Counsel for the trustee argues that, inasmuch as fifty per cent of the tenants in the building, occupying about fifty-seven per cent of the total floor area, are engaged in interstate commerce, even though not in the production of goods for commerce, the employees of the building are covered by the Act. As pointed out, the Act, by its terms (U. S. Code, tit. 29, § 203, subd. [b]), restricts its coverage of employees engaged in commerce ” to those employees actually engaged in “ trade, commerce, transportation, transmission, or communication among the several States or from any State to any place outside thereof. ’ ’

In enacting the Fair Labor Standards Act Congress indicated its purpose to leave local business to the protection of the States. (Walling v. Jacksonville Paper Co., supra, 570.) Congress did not exercise in this Act the full scope of the commerce power. (Kirschbaum Co. v. Walling, supra, 522-523; Walling v.
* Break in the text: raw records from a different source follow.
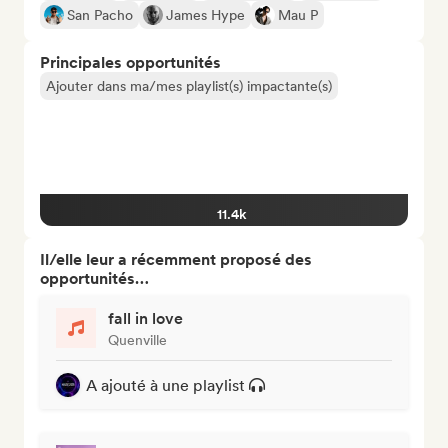
San Pacho
James Hype
Mau P
Principales opportunités
Ajouter dans ma/mes playlist(s) impactante(s)
11.4k
Il/elle leur a récemment proposé des
opportunités…
fall in love
Quenville
A ajouté à une playlist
Jacksonville Paper Co., supra, 570.) The Act does not extend to any business or other transactions which merely “ affect commerce ” but is more narrowly confined. (Walling v. Jacksonville Paper Co., supra, 571; Higgins v. Carr Bros. Co., supra.)

The ownership, operation and maintenance of a building, in which the tenants are engaged in interstate commerce, but in which none of the tenants or a small and insignificant percentage of them is engaged in the production of goods for commerce, is at most a business affecting commerce.” The Act does not apply to such a business (Cochran v. Florida Nat. Bldg. Corp., 45 F. Supp. 830).

The court holds that the number or percentage of the tenants who are engaged in interstate commerce is not important, provided that said tenants are not “ engaged in the production of goods for commerce ” on the premises.

The report of the official referee is confirmed and the application is accordingly denied.